It’s important to use the right tool for the right purpose. Everybody knows that if your want to make an omelet; you have to break some eggs. But you probably wouldn’t use pliers to do it. It’s inefficient. You’d end up with a mess on your hands and egg shells everywhere (including in the omelet). It’s just not the right tool for the job.
The same is true when it comes to direct marketing. There are a variety of tools you can use; and each has its strengths and limitations. Successful marketers integrate their various marketing tools. We’ll highlight just a few tools and talk about their respective strengths and limitations.
Direct mail has been around a long time and has a distinguished track record. It’s personal (you send it to an individual). It’s tangible (it’s something you hold in your hand and—perhaps—keep around for later. It can evoke emotion (if appropriate and properly done). It’s a good tool for acquiring leads. Some of the downsides to direct mail include the fact that it’s expensive (there’s design, printing, mailing, and postage), and it’s comparatively slow (it can take days or weeks to properly execute a direct mail program). That means it’s not as good for following up on leads or for updating critical information quickly and easily.
Email has been pronounced dead as a marketing tool many times. Part of that stems from the fact that it’s fast, inexpensive, and easy-to-use (all of which, by the way, are positive things). Unfortunately, those characteristics opened email up to a significant amount of abuse. Companies over-used it—and misused it. Email is not a good prospecting tool because it’s too easy to ignore and discard. But if you’ve already established a relationship with someone, it’s low cost, speed, and ease of use makes it a great tool for follow-up. On top of that, it provides businesses with a simple and instantaneous way to pull readers back to a website or landing page for additional information.
Companies that blog generate a lot more website traffic and leads than companies that don’t blog. Blogging is relatively inexpensive. It’s fast. It’s not technically challenging, and the more you do it, the better chance you have to be found by your potential clients. Like email, you can use it easily to link readers back to your website. The downside of blogging is that you must have good content. That requires planning and execution. Some companies find that a burden and either hire outside help (an expense), or abandon their efforts after a short time.

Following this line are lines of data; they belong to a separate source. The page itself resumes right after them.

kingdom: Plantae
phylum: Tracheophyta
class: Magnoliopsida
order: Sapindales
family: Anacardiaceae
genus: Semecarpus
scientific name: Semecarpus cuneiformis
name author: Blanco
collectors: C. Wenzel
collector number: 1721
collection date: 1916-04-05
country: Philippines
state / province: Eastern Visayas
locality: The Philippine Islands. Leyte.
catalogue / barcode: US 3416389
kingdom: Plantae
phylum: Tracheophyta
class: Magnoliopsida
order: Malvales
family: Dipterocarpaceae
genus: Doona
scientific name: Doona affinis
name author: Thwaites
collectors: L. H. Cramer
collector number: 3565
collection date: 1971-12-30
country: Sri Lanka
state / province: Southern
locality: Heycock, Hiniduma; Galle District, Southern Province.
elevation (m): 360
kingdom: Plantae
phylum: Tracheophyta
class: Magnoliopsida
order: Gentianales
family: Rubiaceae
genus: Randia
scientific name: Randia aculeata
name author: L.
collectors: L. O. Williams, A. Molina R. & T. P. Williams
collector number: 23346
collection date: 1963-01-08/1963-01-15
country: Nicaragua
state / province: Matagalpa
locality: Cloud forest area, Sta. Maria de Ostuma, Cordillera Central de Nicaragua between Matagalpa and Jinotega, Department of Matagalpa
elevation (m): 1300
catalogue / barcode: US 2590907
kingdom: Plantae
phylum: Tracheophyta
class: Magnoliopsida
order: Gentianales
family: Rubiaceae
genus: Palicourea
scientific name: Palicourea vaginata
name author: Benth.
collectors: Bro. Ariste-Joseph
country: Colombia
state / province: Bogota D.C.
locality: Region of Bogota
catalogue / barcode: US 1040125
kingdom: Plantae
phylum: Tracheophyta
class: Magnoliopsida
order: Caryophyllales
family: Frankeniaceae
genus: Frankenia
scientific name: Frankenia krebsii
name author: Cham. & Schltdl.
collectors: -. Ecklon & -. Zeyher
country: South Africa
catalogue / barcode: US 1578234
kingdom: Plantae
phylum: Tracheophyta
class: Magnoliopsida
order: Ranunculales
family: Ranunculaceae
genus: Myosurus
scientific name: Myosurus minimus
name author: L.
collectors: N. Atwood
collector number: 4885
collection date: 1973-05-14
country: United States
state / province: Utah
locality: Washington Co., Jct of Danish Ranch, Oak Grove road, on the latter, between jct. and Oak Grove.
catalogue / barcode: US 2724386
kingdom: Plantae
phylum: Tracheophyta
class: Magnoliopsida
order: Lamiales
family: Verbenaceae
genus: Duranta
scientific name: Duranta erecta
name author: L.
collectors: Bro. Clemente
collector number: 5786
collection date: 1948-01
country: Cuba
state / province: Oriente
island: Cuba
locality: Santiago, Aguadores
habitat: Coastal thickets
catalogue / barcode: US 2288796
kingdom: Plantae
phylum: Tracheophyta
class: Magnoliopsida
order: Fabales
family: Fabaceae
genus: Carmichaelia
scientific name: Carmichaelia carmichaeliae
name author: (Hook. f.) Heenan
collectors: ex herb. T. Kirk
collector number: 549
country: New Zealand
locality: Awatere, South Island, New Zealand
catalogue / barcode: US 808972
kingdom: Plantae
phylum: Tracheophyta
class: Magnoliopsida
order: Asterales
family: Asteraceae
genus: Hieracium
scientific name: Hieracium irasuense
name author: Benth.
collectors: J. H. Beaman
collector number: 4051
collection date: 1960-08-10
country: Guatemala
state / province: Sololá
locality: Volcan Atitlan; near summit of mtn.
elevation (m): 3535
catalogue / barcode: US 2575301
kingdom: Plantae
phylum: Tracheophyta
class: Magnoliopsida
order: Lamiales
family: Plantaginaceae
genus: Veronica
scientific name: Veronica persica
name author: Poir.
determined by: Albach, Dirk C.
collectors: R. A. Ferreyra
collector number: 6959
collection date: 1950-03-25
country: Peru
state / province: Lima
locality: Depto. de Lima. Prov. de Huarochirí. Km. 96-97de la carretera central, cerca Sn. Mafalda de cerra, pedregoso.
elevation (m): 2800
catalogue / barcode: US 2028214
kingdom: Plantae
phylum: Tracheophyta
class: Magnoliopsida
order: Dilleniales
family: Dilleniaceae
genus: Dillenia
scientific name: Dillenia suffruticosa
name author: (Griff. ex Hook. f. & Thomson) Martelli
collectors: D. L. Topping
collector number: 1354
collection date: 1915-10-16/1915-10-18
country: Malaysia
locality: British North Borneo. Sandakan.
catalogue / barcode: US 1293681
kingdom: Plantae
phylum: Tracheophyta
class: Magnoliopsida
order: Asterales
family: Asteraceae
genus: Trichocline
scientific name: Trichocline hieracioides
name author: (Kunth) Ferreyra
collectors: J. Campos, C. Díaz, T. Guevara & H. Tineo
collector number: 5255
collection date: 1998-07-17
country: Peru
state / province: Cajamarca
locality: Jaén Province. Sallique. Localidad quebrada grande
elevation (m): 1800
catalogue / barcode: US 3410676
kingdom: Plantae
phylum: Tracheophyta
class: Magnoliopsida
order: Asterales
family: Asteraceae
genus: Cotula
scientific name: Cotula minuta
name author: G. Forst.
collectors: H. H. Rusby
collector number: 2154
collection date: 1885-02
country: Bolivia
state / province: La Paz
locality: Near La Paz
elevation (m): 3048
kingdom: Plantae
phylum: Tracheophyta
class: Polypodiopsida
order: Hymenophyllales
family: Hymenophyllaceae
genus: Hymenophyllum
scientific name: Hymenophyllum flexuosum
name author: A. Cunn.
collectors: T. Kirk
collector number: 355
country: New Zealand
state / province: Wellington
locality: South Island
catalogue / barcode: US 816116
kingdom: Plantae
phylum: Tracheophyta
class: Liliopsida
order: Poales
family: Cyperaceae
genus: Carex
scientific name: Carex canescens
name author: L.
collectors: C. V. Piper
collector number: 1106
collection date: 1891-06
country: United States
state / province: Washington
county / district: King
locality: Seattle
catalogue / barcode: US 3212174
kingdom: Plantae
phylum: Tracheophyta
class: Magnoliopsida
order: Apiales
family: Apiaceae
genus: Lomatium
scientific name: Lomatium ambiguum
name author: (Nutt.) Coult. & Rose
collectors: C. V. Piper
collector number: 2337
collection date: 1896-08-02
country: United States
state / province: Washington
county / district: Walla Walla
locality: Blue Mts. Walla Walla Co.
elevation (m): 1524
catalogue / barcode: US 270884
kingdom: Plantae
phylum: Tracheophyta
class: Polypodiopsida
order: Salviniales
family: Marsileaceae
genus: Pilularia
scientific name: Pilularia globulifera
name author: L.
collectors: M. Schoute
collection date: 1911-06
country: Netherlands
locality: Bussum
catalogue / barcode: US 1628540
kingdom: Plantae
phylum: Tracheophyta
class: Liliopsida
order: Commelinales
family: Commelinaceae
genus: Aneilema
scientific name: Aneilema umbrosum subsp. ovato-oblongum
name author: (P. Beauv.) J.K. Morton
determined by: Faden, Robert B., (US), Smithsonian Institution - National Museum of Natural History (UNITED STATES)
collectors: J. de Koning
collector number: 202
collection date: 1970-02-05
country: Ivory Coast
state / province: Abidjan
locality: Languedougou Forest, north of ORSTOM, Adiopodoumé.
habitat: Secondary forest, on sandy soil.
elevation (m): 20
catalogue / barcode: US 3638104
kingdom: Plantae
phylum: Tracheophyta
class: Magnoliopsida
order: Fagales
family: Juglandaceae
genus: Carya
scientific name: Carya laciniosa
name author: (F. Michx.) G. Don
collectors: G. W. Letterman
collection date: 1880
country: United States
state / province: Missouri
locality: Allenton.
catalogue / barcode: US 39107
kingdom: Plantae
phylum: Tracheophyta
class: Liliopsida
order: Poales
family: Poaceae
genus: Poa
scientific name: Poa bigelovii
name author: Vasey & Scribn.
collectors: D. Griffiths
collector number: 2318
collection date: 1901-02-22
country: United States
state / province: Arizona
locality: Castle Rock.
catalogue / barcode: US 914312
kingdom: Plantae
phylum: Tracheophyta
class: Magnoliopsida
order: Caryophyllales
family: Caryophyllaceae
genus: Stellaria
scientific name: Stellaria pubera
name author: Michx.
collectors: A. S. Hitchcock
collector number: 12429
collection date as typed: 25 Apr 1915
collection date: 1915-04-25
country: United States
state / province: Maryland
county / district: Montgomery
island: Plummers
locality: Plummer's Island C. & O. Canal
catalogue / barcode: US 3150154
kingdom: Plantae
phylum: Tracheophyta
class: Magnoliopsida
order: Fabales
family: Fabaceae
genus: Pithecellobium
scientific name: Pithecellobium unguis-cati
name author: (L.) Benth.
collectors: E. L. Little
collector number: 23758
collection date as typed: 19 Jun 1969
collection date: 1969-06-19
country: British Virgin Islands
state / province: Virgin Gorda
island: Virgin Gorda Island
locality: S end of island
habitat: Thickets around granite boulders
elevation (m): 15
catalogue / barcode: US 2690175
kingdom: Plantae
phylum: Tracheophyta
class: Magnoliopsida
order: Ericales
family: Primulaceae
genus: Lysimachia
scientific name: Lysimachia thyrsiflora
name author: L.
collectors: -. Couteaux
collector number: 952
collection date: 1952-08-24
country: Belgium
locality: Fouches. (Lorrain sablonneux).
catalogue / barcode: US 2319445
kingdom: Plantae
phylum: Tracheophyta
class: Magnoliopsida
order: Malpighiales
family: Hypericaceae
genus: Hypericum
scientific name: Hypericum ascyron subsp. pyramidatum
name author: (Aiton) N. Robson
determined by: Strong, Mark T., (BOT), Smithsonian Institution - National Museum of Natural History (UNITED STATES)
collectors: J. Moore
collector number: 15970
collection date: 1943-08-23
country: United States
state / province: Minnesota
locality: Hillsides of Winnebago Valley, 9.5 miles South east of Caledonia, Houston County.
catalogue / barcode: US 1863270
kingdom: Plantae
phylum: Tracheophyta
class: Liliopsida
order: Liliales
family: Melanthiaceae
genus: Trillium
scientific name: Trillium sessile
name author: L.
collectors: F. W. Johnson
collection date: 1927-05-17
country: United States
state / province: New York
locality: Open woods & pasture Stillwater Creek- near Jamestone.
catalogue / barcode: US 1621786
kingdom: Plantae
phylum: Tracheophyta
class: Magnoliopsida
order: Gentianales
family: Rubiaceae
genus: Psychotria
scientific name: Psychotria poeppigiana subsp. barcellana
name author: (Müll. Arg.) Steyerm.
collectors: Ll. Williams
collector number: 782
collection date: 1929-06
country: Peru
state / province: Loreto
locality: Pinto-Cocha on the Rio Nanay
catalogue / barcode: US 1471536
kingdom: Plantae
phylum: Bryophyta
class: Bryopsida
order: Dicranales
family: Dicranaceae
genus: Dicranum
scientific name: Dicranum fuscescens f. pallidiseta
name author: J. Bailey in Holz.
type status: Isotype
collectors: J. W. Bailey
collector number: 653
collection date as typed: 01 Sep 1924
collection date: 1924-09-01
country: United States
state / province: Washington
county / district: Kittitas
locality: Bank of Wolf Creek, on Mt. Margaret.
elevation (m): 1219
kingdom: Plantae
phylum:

There are all kinds of social media (SM) platforms available. Facebook, Twitter, LinkedIn, Instagram, Pinterest . . . the list goes on. One benefit of social media is that the potential is there to reach a huge audience inexpensively. SM can also create a sense of community among readers/viewers. It’s relatively inexpensive, and fast. As, with blogging, however, it requires planning and good content. And unlike blogging, it doesn’t allow companies to go into any depth. Of course smart use of SM involves linking to sites where abundant information is available.
So what’s right for your particular situation? One key is to use the various tools for the right reasons. Don’t use email to prospect and don’t use direct mail to follow up. Smart businesses employ a mix of tools—leveraging each tool’s strength. Savvy marketers also pay attention to which tools their audience uses most. If your audience doesn’t tweet, don’t waste your time and money on Twitter.
Above all, keep track of your results. You can’t tell if something works unless you track your results. It doesn’t matter whether something is cool or cutting edge if it doesn’t work. And that’s the only true way to decide which tool works in your situation.